• Given passage:
This is a vampire film, but it’s probably not a good idea to check it out for that reason alone, as the vampire material takes up relatively little screen time, it’s probably some of the weakest material in the film, it’s relatively passionless, bloodless and free of violence, and it often verges on the ridiculous, partially due to Phillip Sheer’s “Halloween kit”-styled make-up, which is surprising, given that Sheer did the make-up for I Was a Teenage Werewolf, I Was a Teenage Frankenstein and How to Make a Monster, which are all far more impressive.

But this Herbert L. Stock vehicle (Stock also directed I Was a Teenage Frankenstein and How to Make a Monster) isn’t at all a bad film. It’s better to think of it as a fairly twisted girls school tale. As an amusingly and darkly caricatured study of interpersonal and social dynamics, the unfortunately titled Blood of Dracula is almost a hidden gem.

Nancy Perkins’ (Sandra Harrison) mom has just passed away, and a mere six weeks later her father has remarried presumably a younger wife, and they’re sending Nancy off to a boarding school to get rid of her for a while. Understandably, Nancy isn’t too happy with this, but more than that, while the family is driving to the boarding school during the opening scene, Nancy grabs the wheel and tries to send the whole family plummeting to their deaths off the side of a cliff. She’s a passive-aggressive on megadoses of steroids.

While she’s at the school, she learns the hard way of the gang mentality of her fellow students. There are also unusual relationships with teachers and administrators, including some fairly-heavy-for-1957 lesbianism subtexts. Another element that’s a bit unusual for 1957 is the fact that the entire girl “gang” of Nancy’s dorm is taking turns dating the school groundskeeper/maintenance-man, with one of them even secretly engaged to him, and okay with him sleeping around, as long as he cuts his dates short to make it back to her.

[Page-level text extractions]
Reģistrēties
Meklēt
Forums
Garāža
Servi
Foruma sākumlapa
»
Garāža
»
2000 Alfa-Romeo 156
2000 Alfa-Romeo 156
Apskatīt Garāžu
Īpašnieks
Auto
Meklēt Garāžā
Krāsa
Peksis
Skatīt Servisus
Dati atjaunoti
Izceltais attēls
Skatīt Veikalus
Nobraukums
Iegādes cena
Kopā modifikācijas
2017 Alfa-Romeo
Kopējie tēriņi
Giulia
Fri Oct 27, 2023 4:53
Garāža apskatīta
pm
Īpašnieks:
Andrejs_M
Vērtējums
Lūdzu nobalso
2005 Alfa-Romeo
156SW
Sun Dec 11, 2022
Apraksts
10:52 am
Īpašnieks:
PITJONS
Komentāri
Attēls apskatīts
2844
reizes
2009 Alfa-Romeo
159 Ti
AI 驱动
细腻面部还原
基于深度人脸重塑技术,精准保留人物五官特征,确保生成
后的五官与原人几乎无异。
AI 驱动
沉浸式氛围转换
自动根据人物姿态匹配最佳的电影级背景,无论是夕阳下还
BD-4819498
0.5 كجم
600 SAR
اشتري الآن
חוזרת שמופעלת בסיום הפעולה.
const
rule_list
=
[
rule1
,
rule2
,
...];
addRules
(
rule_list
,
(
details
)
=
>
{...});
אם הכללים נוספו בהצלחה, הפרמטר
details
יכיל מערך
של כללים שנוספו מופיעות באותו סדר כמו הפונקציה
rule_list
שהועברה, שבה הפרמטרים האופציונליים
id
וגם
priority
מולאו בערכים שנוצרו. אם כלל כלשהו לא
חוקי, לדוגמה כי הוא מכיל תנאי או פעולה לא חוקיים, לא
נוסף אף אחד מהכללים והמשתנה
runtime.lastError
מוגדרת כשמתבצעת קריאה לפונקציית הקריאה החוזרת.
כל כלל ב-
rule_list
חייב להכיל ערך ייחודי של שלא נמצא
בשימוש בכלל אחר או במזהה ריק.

• What to do:
- a) Please answer these questions from the review:
(i) Who did the make-up for the film?
(ii) Besides this film, which two films did Herbert L. Stock direct?
(iii) How long after Nancy's mother died did her father remarry?
- b) Reproduce the part of the review that opens with the words containing "Nancy Perkins’ (Sandra" and closes with "megadoses of steroids.".
The data has nothing to do with this.

• Exercise solutions:
- a)
(i) Phillip Sheer
(ii) I Was a Teenage Frankenstein and How to Make a Monster
(iii) Six weeks

- b)
Nancy Perkins’ (Sandra Harrison) mom has just passed away, and a mere six weeks later her father has remarried presumably a younger wife, and they’re sending Nancy off to a boarding school to get rid of her for a while. Understandably, Nancy isn’t too happy with this, but more than that, while the family is driving to the boarding school during the opening scene, Nancy grabs the wheel and tries to send the whole family plummeting to their deaths off the side of a cliff. She’s a passive-aggressive on megadoses of steroids.